All of this was criminally misinterpreted, the album’s title track ‘Born In The U.S.A.’ was not the nationalistic pride vehicle that most assumed, it was a biting commentary on the mistreatment of Vietnam Vets, welcomed home by some of the same new fans of ‘The Boss’ with taunts and flying spittle. No matter how many times the song was played it didn’t matter, the people heard what they wanted to hear and the public manila folder on Springsteen reads: Good; All-American Hero; Voice Of The People; Tight Jeans; Bad Dancer.

The thing about the individual manila folder is that it is open to change if you are. If you are wise enough to admit that Doris has possibly been laid, that you have never heard her utter any anti-Jewish remarks and that her upper lip is relatively hair-free, then you’re able to re-categorise and move on.

But the collective folder offers no second guessing.
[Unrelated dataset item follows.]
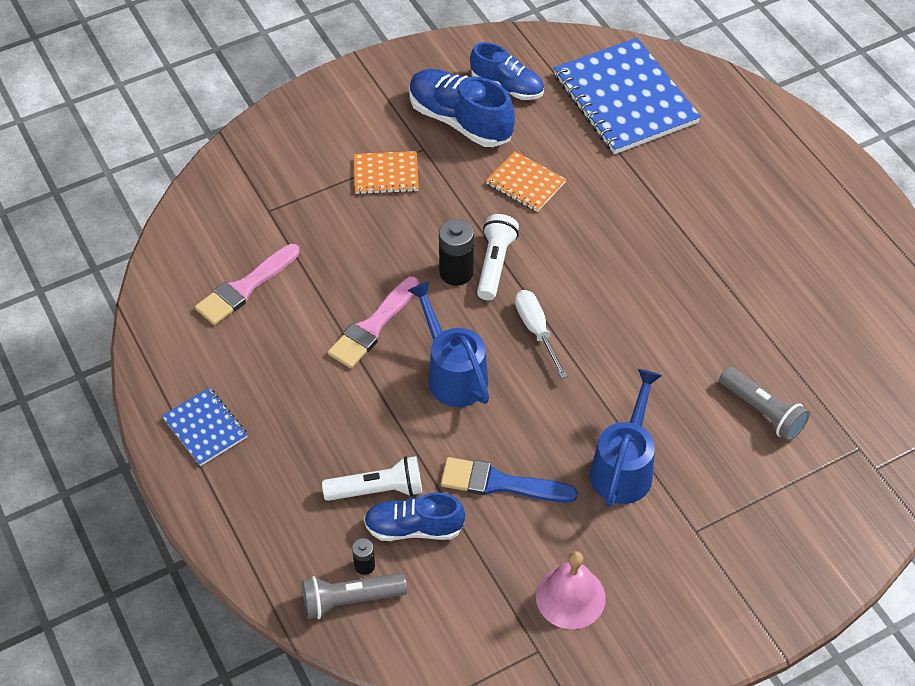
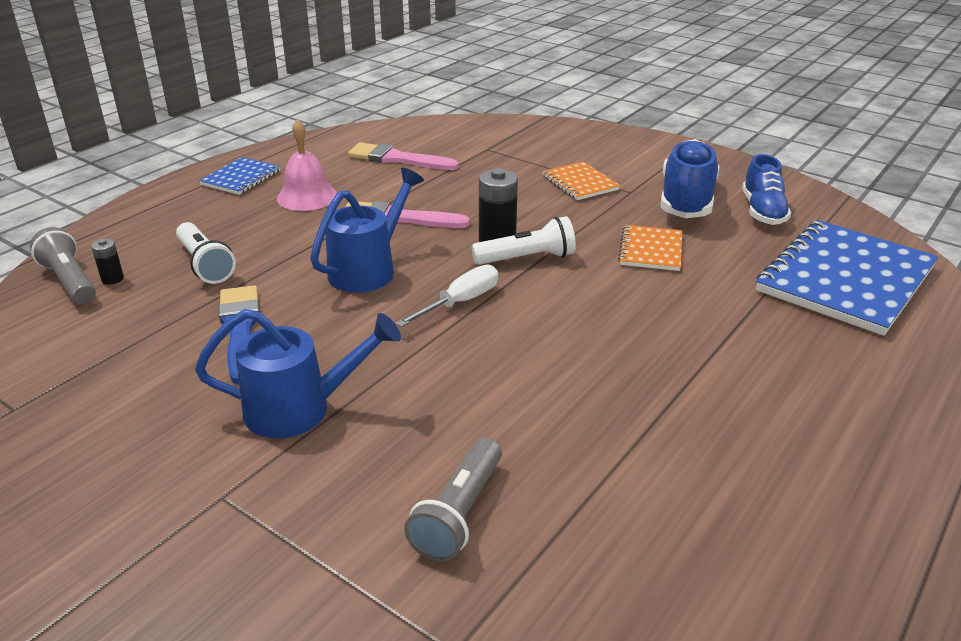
camera: 65 degrees right, 20 degrees down
(414, 528) = (165, 293): blue shoe -> none
(570, 597) = (93, 414): pink bell -> pink bell (307, 196)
Once an image of Americana is draped on you it sticks. Your legacy? An eternity known as ‘The Boss’.

So, what happens to albums like Nebraska? Acoustic albums that buck the image created on The River and perfected on Born In The U.S.A.; the image of Springsteen as a square-jawed and shirtless rocker?

Well, the public just don’t buy it – in both meanings of the word. Its intimate, folk-blues narration rejected by those who want more of the same; a public who lacked the fortitude to delve into the home kitchen recording studio with ‘The Boss’ and listen to heart spun tales concerning the real heartland of America – the microcosm of the people, their tribulations and the power of belief.

The album just didn’t fit in the manila folder of the public conscious; they missed the real emergence of Springsteen as the working man’s poet, as he had to twist his skills into anthems to reach the mass consciousness.

You shouldn’t fret about this state of affairs. As I’ve re-iterated many times before, the general public are stupid. They should not be trusted when it comes to art or any resemblance of taste.

You on the other hand are not stupid. You know what you did when you got that Meccano? You stashed it in your cupboard for the first week afraid that that Mongoloid might sniff out the remains of your shitty birthday gift. But after that, you puckered up and started building. You used the little engine in that Meccano set to create your own deformed train: part metal, part reinforced corrugated iron. And when you went to Mongy’s house to play trains you delivered on your birthright; smashing his pretty collectible set to the ground with the ugly weight of your mammoth Meccano monster. And even when the kid’s garage burnt down and the public folder on you read: Deviant; Hell-Child; Potential Axe Murderer or Cars Salesman, you could hold your head proud knowing that you that you beat expectation – fashioning more blood curdling fun out of Meccano than you ever could gain from the envy of a bigger train set.

Now you’re an adult, you’d be well served to remember these lessons you learnt in your youth. So, don’t leave Nebraska shamefully hidden in the corner of some Dirt Cheap CD store. Pulsate your hips, pump your fists in the air, tuck your shirt into your jeans; make like ‘The Boss’ in ‘Dancing In The Dark’ and shake with the rest of the morons. Everyone has to let their hair down once in a while. But, when you’re done acting like a monkey, perch yourself and listen to Nebraska – you owe it to Doris.